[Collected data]
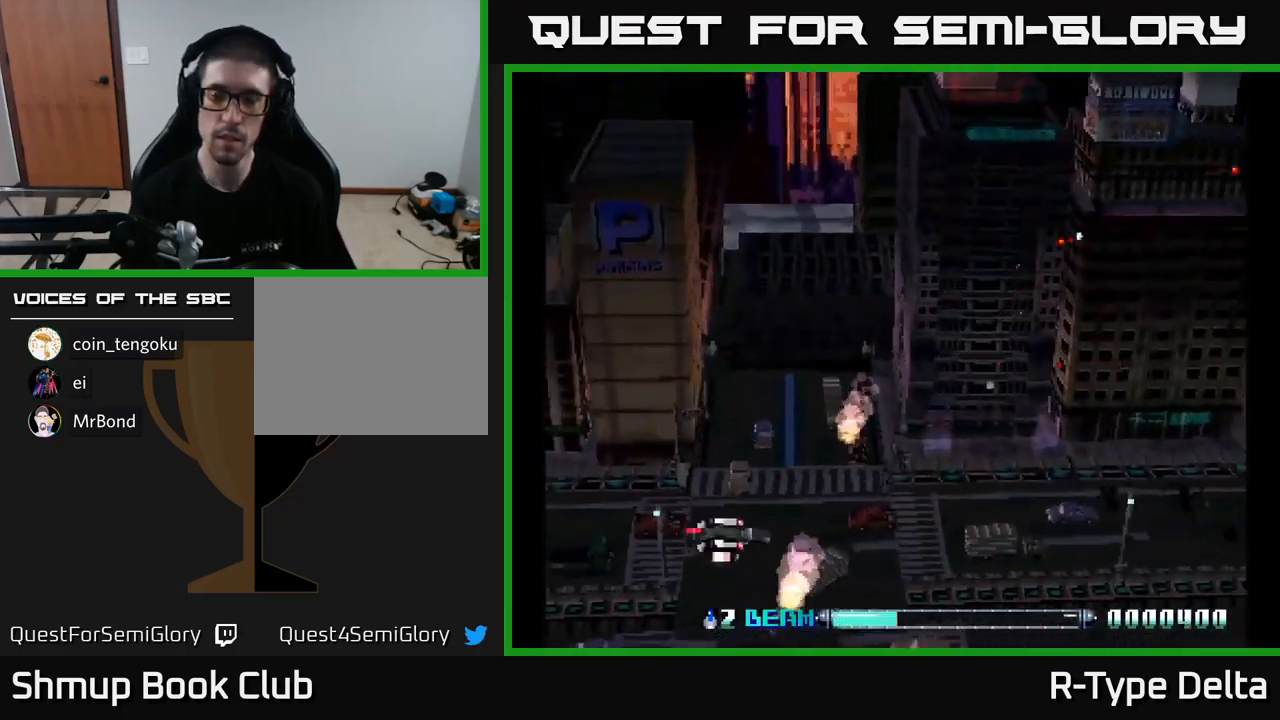
{"buttons": ["X", "DPAD_DOWN"], "right_stick": "center", "events": [[67, "DPAD_LEFT", "down"], [84, "DPAD_DOWN", "up"], [184, "DPAD_UP", "down"], [250, "DPAD_LEFT", "up"], [450, "DPAD_UP", "up"], [467, "DPAD_DOWN", "down"]]}
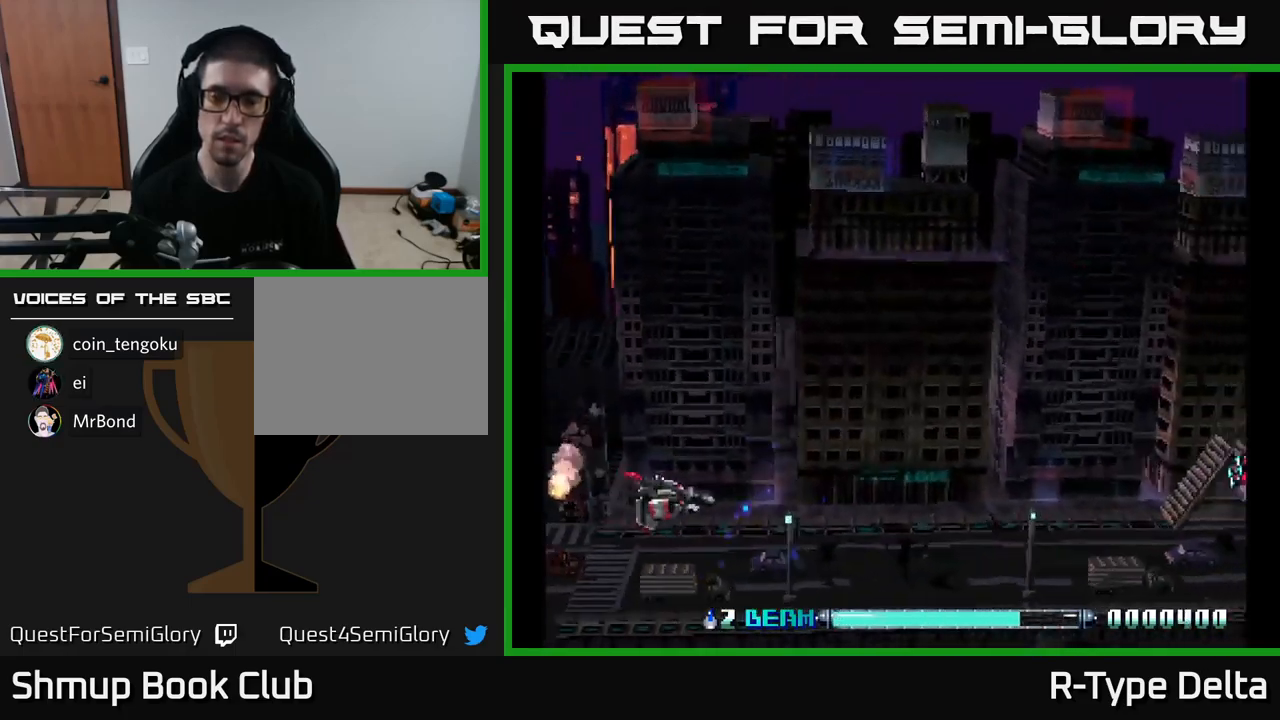
{"buttons": ["DPAD_DOWN", "DPAD_LEFT"], "right_stick": "center"}
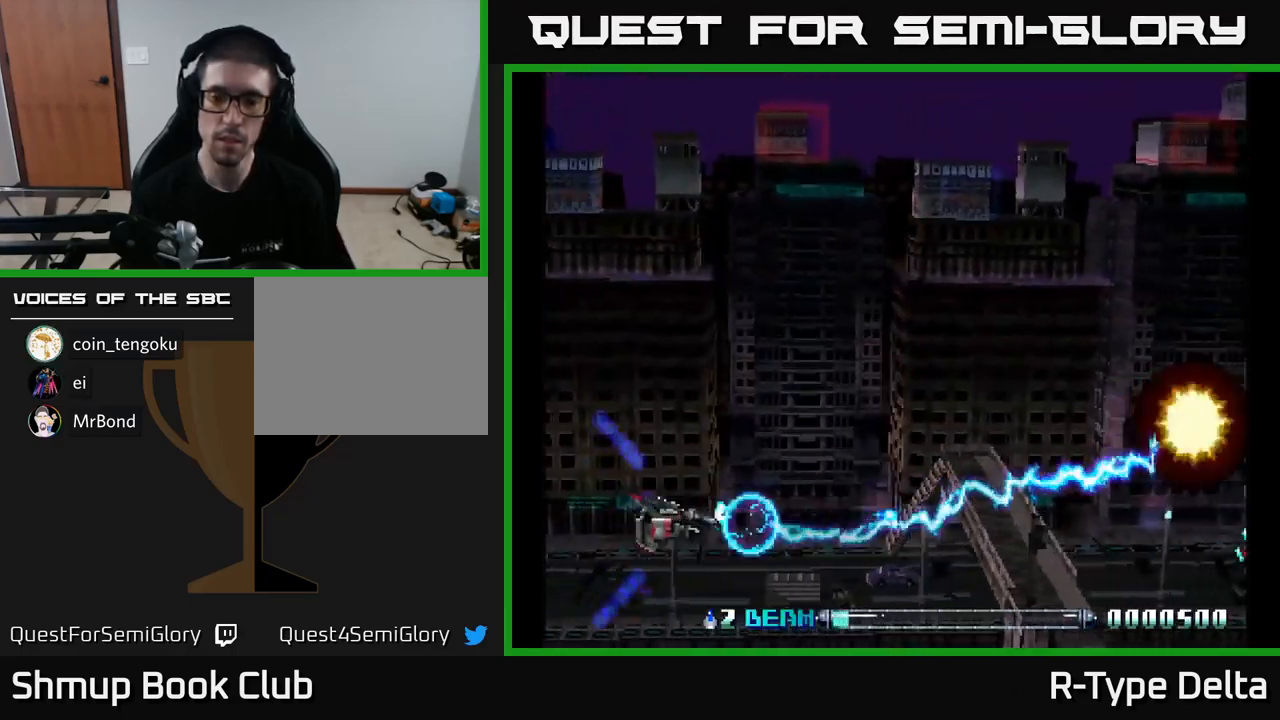
{"buttons": ["X", "DPAD_RIGHT"], "right_stick": "center", "events": [[34, "DPAD_LEFT", "up"], [84, "X", "down"], [150, "X", "up"], [234, "X", "down"], [267, "DPAD_LEFT", "down"], [317, "X", "up"], [367, "DPAD_LEFT", "up"], [384, "DPAD_DOWN", "up"], [384, "X", "down"], [417, "DPAD_RIGHT", "down"]]}
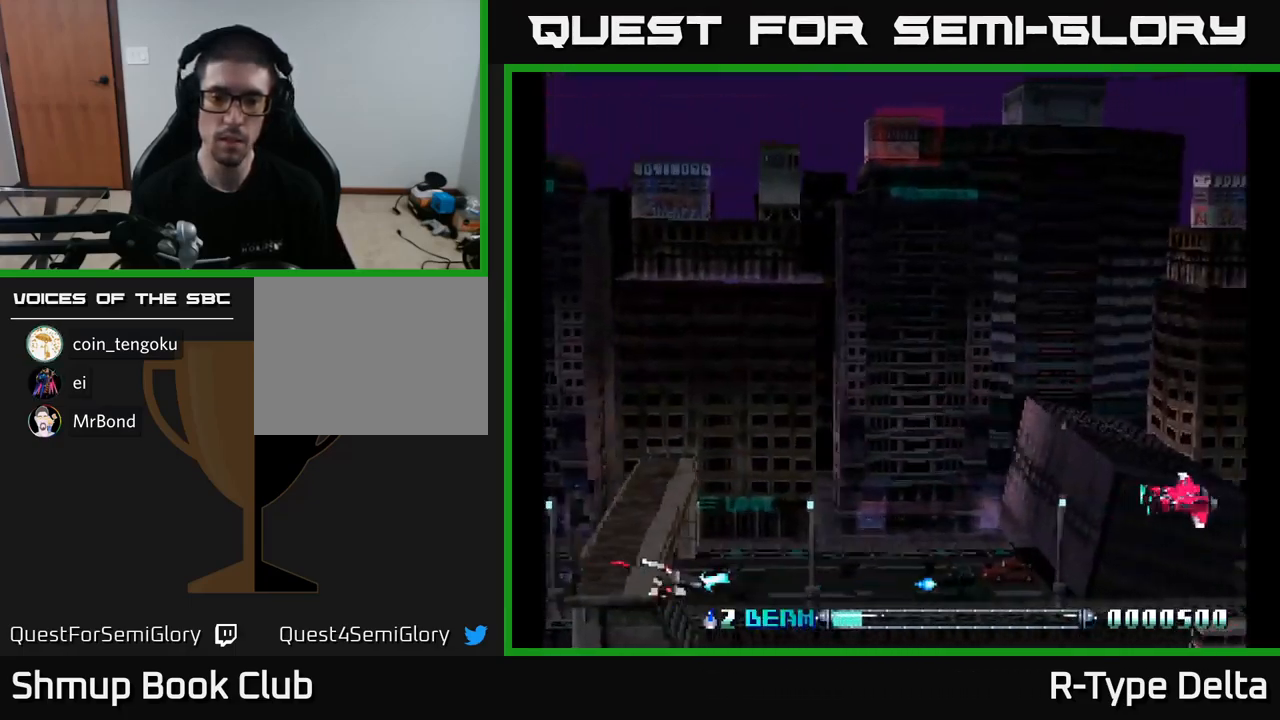
{"buttons": ["X", "DPAD_UP"], "right_stick": "center"}
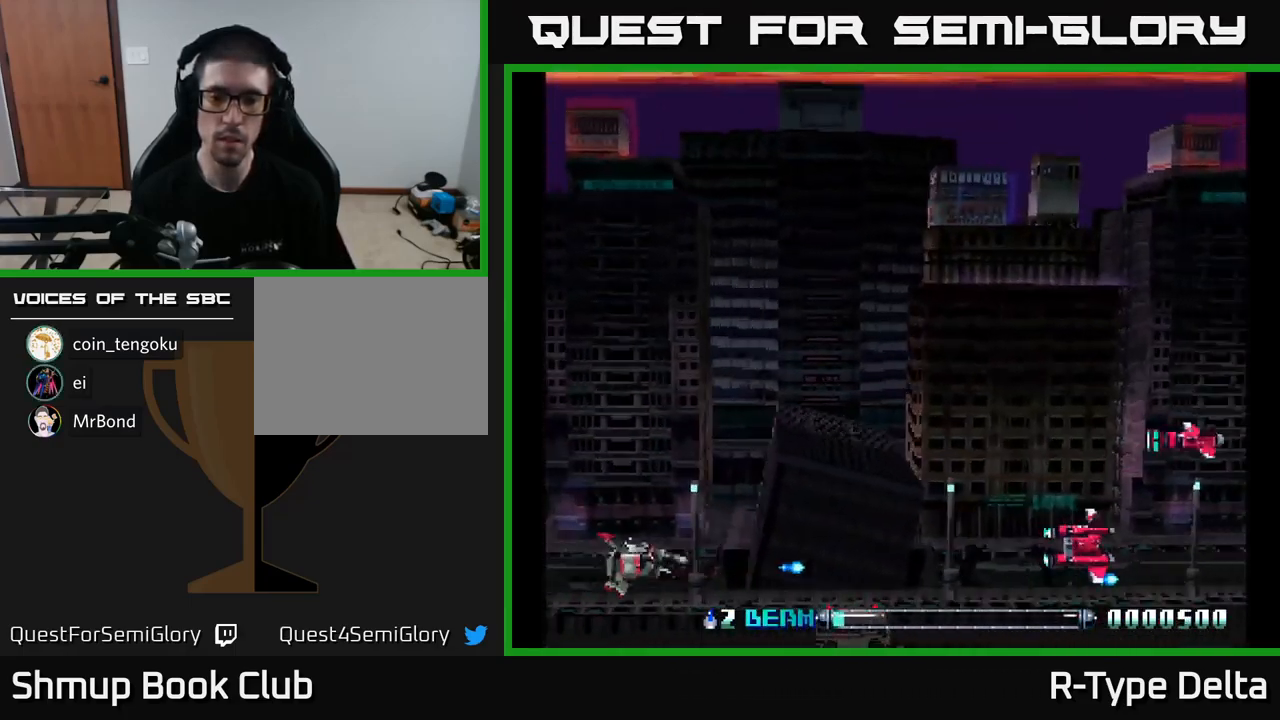
{"buttons": ["X", "DPAD_DOWN", "DPAD_RIGHT"], "right_stick": "center", "events": [[17, "X", "up"], [67, "X", "down"], [167, "DPAD_LEFT", "down"], [167, "X", "up"], [217, "DPAD_UP", "up"], [234, "X", "down"], [267, "DPAD_DOWN", "down"], [334, "DPAD_LEFT", "up"], [417, "DPAD_RIGHT", "down"]]}
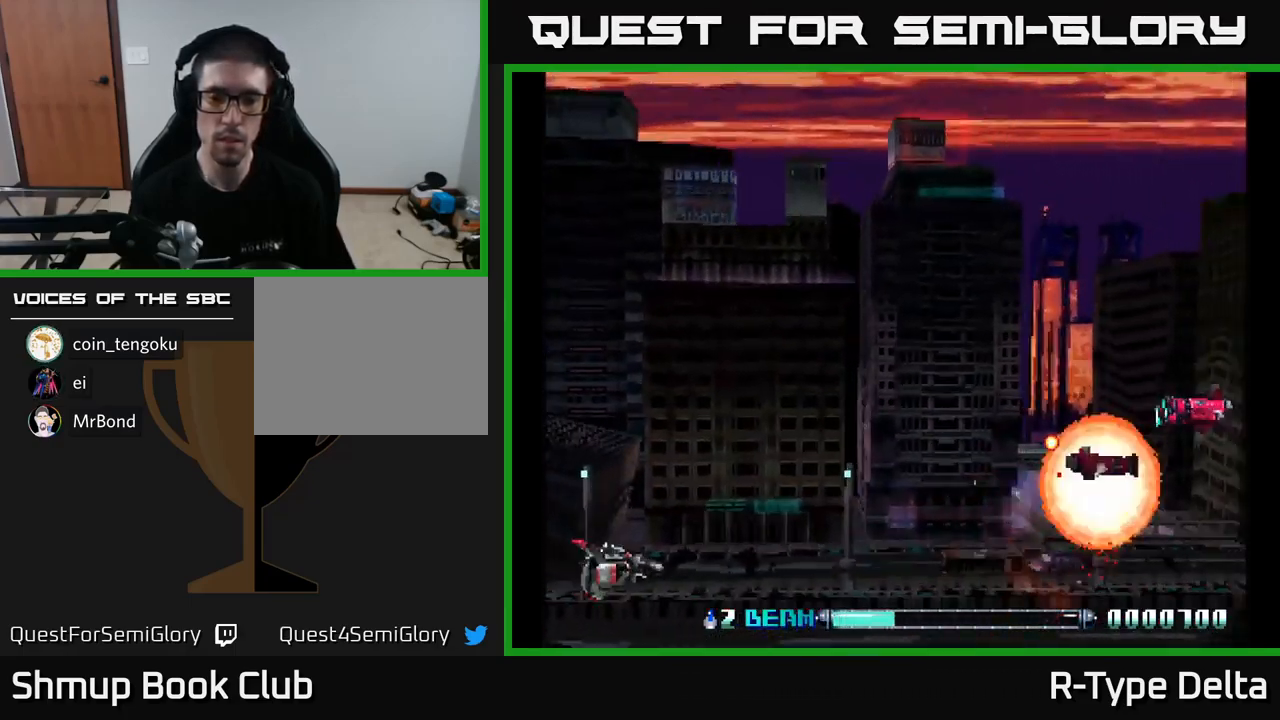
{"buttons": ["X", "DPAD_LEFT"], "right_stick": "center", "events": [[150, "DPAD_DOWN", "up"], [167, "X", "up"], [200, "DPAD_RIGHT", "up"], [217, "DPAD_UP", "down"], [250, "DPAD_LEFT", "down"], [250, "X", "down"], [484, "DPAD_UP", "up"]]}
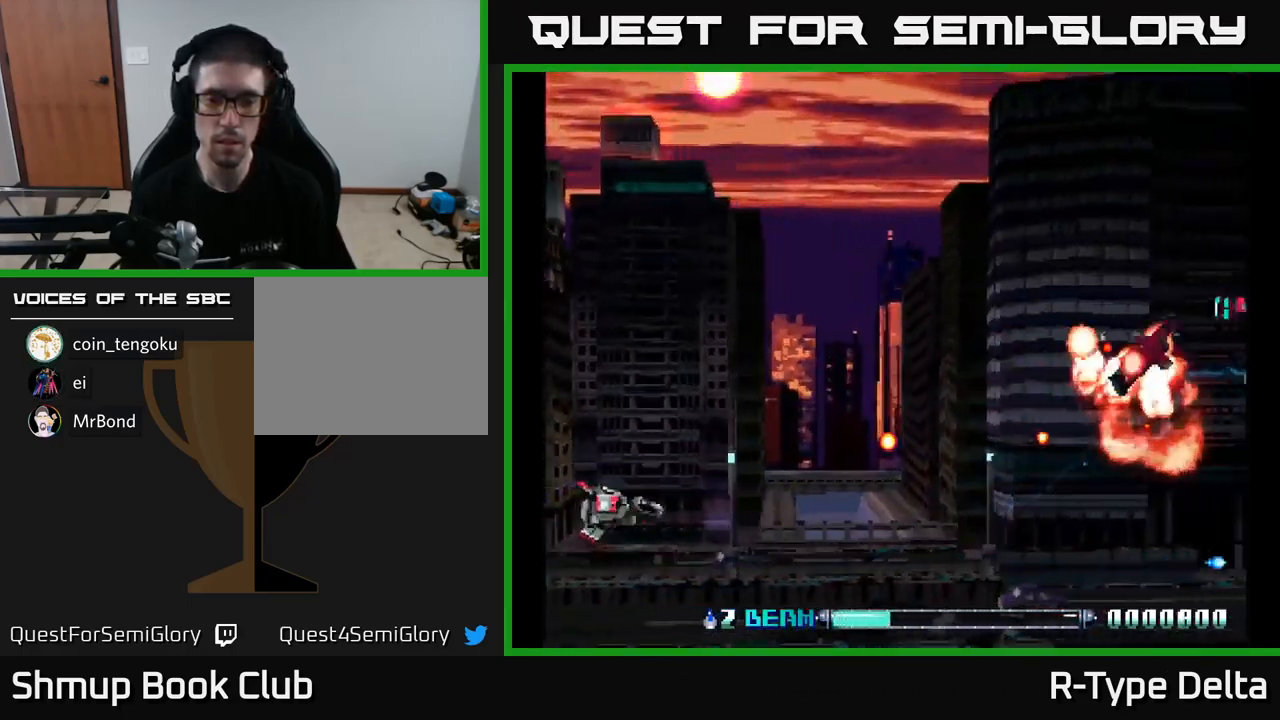
{"buttons": [], "right_stick": "center"}
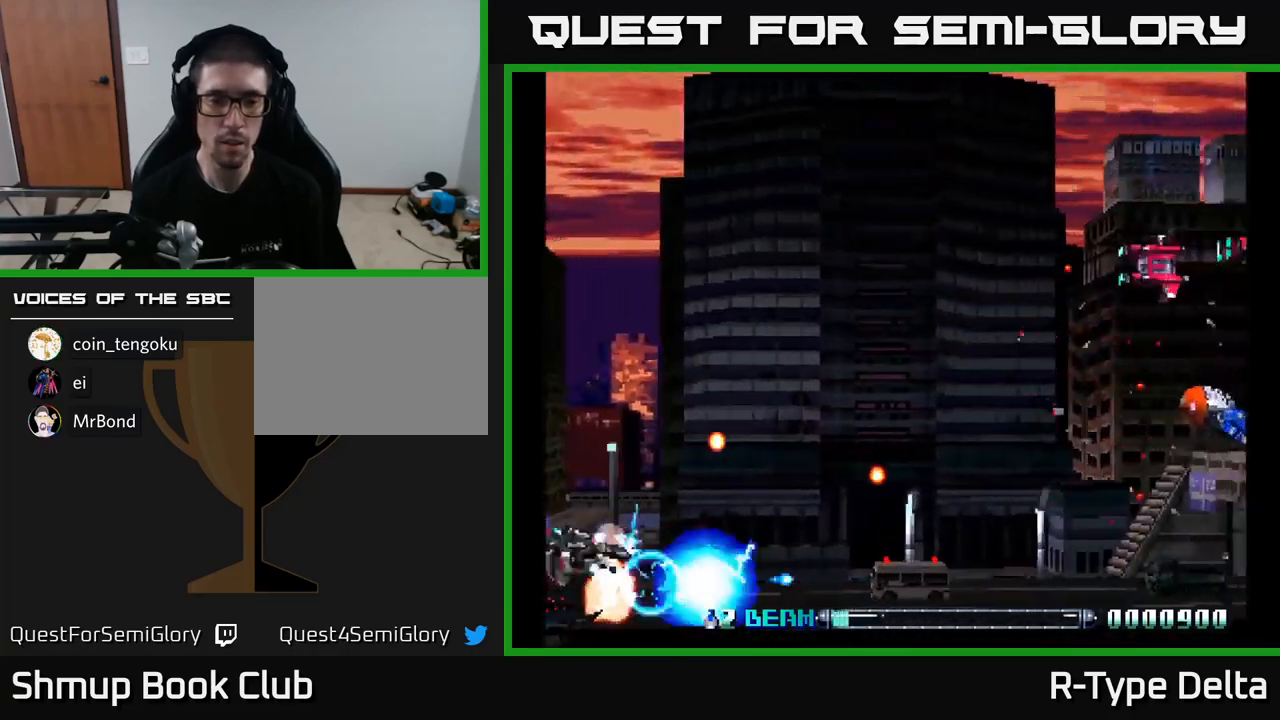
{"buttons": ["X", "DPAD_UP", "DPAD_RIGHT"], "right_stick": "center"}
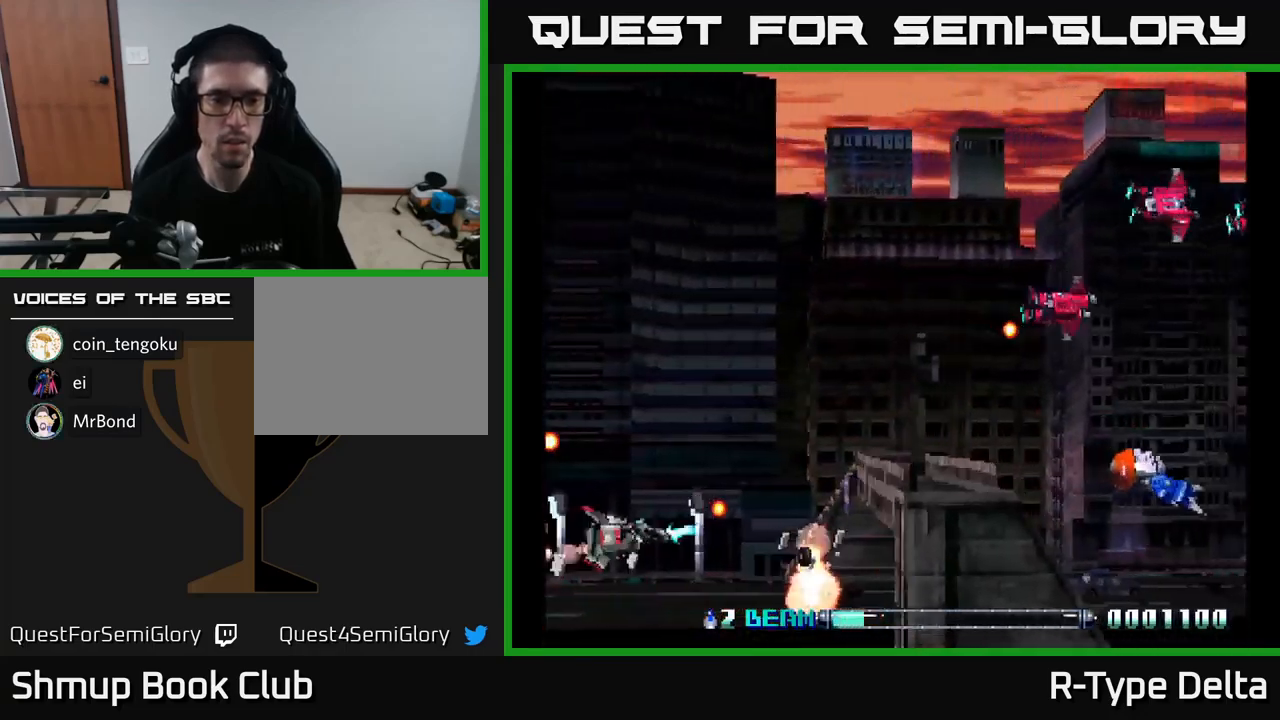
{"buttons": ["X", "DPAD_UP"], "right_stick": "center", "events": [[117, "DPAD_RIGHT", "up"], [167, "DPAD_LEFT", "down"], [217, "DPAD_UP", "up"], [284, "X", "up"], [350, "X", "down"], [450, "DPAD_UP", "down"], [450, "X", "up"], [484, "DPAD_LEFT", "up"], [484, "X", "down"]]}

§ What to produce: Would you return all of the entries unchanged while omitting the images?

§ Answer to the exercise:
{"buttons": ["X", "DPAD_DOWN"], "right_stick": "center", "events": [[67, "DPAD_LEFT", "down"], [84, "DPAD_DOWN", "up"], [184, "DPAD_UP", "down"], [250, "DPAD_LEFT", "up"], [450, "DPAD_UP", "up"], [467, "DPAD_DOWN", "down"]]}
{"buttons": ["DPAD_DOWN", "DPAD_LEFT"], "right_stick": "center"}
{"buttons": ["X", "DPAD_RIGHT"], "right_stick": "center", "events": [[34, "DPAD_LEFT", "up"], [84, "X", "down"], [150, "X", "up"], [234, "X", "down"], [267, "DPAD_LEFT", "down"], [317, "X", "up"], [367, "DPAD_LEFT", "up"], [384, "DPAD_DOWN", "up"], [384, "X", "down"], [417, "DPAD_RIGHT", "down"]]}
{"buttons": ["X", "DPAD_UP"], "right_stick": "center"}
{"buttons": ["X", "DPAD_DOWN", "DPAD_RIGHT"], "right_stick": "center", "events": [[17, "X", "up"], [67, "X", "down"], [167, "DPAD_LEFT", "down"], [167, "X", "up"], [217, "DPAD_UP", "up"], [234, "X", "down"], [267, "DPAD_DOWN", "down"], [334, "DPAD_LEFT", "up"], [417, "DPAD_RIGHT", "down"]]}
{"buttons": ["X", "DPAD_LEFT"], "right_stick": "center", "events": [[150, "DPAD_DOWN", "up"], [167, "X", "up"], [200, "DPAD_RIGHT", "up"], [217, "DPAD_UP", "down"], [250, "DPAD_LEFT", "down"], [250, "X", "down"], [484, "DPAD_UP", "up"]]}
{"buttons": [], "right_stick": "center"}
{"buttons": ["X", "DPAD_UP", "DPAD_RIGHT"], "right_stick": "center"}
{"buttons": ["X", "DPAD_UP"], "right_stick": "center", "events": [[117, "DPAD_RIGHT", "up"], [167, "DPAD_LEFT", "down"], [217, "DPAD_UP", "up"], [284, "X", "up"], [350, "X", "down"], [450, "DPAD_UP", "down"], [450, "X", "up"], [484, "DPAD_LEFT", "up"], [484, "X", "down"]]}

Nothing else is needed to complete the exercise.